Conference “Current Challenges for Germany’s European Policy: Deepening, Widening, Neighbourhood”

On September 25/26 Institut für Europäische Politik organised an academic conference in cooper­ation with the Arbeit­skreis Europäische Integration. More than 50 academics and practi­tioners gathered in Berlin in order to discuss the “Current Challenges for Germany’s European Policy: Deepening, Widening, Neigh­bourhood“. During the first panel potential further strategies for reforming the EU’s political system were discussed. All panelists including members from the Spinelli Group, and the Glienicker Gruppe agreed that the Lisbon Treaty provided an appro­priate legal framework for current challenges and demanded full exploitation of its text. Ideas were exchanged on the question of how to deal with increasing hetero­geneity among the EU Member States and necessary reforms of EU insti­tu­tions in order to increase their democ­ratic legit­imacy. The second panel dealt with the reforms of the Economic and Monetary Union. Given that the crisis management within the Eurozone was perceived successful so far, the panelists focused on questions of how to increase the EU’s compet­i­tiveness and of how to guarantee liability of future national economic reforms.
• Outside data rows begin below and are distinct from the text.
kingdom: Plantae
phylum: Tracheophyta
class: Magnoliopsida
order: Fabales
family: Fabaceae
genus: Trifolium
The future role of the EU’s enlargement policy as a foreign policy tool was discussed during the conference’s third panel. Enlargement policy was defined to represent an integration rather than a foreign policy tool of the EU. This means that it needed to be comple­mented by foreign policy initia­tives. In light of these consid­er­a­tions the precon­di­tions for a successful enlargement policy were debated. The conference concluded with discus­sions on the European Neigh­bourhood Policy (ENP). This debate was guided by the question of whether the general principles of the ENP needed redef­i­n­ition. In light of the latest devel­op­ments the panelists agreed that the ENP needed a differ­en­tiated approach and other global actors and their interests needed to be included in the consid­er­a­tions of how to stabilize the neigh­bourhood that currently repre­sented rather a ring of fire than a ring of friends.

The conference was completed by a dinner speech by Peter Altmaier, Head of the Federal Chancellery and Federal Minister of Special Tasks, and a concluding speech by Werner Hoyer, President of the European Investment Bank.

The conference was supported by the Federal Foreign Office and the European Commission.